EXERCISE GOAL:
Every line below that contains the word "path" must be copied.

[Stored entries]

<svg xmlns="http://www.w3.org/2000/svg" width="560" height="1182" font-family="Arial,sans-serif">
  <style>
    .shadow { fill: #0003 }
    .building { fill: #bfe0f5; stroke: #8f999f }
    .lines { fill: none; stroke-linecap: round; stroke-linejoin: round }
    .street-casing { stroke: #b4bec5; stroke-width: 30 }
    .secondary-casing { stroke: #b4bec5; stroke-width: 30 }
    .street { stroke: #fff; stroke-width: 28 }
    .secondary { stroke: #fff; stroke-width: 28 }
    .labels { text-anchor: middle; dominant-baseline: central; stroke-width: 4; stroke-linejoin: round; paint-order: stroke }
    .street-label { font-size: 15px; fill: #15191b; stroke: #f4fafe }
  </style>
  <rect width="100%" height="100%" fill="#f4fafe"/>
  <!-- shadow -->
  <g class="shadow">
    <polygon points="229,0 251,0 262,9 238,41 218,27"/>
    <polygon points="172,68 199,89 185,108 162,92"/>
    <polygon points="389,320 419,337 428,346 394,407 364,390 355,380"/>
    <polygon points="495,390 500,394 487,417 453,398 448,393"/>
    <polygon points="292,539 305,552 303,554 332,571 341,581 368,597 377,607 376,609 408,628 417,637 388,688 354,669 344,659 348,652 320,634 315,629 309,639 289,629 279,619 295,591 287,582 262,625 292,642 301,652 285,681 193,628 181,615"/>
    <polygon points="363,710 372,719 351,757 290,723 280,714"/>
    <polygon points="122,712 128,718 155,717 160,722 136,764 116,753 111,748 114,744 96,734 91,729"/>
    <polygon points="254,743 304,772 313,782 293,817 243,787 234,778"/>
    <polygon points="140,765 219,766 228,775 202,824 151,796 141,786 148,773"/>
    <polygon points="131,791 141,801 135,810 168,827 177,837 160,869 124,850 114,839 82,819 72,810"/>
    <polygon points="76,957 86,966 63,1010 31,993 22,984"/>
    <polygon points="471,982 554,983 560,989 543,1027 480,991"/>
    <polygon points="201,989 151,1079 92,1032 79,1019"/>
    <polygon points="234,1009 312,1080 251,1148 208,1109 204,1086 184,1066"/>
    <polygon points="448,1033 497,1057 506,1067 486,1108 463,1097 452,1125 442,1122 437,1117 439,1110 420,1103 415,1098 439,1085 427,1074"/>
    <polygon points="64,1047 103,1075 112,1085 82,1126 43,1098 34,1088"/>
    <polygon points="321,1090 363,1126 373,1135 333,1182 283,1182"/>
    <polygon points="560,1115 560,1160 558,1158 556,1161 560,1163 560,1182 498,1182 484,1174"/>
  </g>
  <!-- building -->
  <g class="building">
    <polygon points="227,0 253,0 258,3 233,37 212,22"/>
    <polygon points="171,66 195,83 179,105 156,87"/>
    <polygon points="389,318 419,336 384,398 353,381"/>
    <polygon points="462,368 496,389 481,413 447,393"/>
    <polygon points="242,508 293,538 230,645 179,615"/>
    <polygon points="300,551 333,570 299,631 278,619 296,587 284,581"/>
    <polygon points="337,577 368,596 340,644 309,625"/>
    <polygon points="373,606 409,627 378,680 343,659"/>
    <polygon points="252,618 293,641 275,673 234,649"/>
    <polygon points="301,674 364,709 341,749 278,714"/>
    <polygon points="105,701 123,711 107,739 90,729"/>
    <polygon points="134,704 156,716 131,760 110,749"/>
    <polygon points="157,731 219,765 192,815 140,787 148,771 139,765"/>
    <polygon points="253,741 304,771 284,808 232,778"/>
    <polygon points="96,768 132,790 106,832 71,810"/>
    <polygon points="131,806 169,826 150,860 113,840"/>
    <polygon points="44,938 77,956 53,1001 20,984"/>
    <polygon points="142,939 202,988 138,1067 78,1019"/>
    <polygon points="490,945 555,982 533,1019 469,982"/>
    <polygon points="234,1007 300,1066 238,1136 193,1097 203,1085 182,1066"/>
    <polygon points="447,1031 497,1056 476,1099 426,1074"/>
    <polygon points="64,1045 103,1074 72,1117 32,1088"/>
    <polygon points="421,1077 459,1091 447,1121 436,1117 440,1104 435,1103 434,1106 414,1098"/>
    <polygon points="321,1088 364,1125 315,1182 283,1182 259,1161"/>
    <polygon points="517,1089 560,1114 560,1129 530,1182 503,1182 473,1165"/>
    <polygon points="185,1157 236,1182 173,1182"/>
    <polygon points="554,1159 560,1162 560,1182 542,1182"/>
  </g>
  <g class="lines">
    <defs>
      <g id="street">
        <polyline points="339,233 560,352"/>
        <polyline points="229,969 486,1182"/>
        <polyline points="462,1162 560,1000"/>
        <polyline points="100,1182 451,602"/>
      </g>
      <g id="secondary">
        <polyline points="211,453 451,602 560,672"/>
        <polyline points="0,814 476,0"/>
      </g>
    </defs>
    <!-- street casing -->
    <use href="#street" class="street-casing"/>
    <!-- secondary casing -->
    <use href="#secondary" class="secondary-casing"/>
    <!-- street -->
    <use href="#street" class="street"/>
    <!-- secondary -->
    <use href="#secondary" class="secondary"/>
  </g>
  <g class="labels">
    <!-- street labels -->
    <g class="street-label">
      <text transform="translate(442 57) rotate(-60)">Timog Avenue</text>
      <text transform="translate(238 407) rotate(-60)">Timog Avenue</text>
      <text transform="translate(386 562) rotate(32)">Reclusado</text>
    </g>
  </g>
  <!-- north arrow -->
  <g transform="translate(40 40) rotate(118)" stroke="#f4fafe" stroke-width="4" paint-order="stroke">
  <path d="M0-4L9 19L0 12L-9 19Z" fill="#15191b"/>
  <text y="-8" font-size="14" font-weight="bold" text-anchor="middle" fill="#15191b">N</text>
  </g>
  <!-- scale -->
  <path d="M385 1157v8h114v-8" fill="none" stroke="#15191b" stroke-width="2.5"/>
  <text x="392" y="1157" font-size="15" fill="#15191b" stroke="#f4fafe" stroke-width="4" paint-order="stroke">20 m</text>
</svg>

RESULT OF THIS EXERCISE:
  <path d="M0-4L9 19L0 12L-9 19Z" fill="#15191b"/>
  <path d="M385 1157v8h114v-8" fill="none" stroke="#15191b" stroke-width="2.5"/>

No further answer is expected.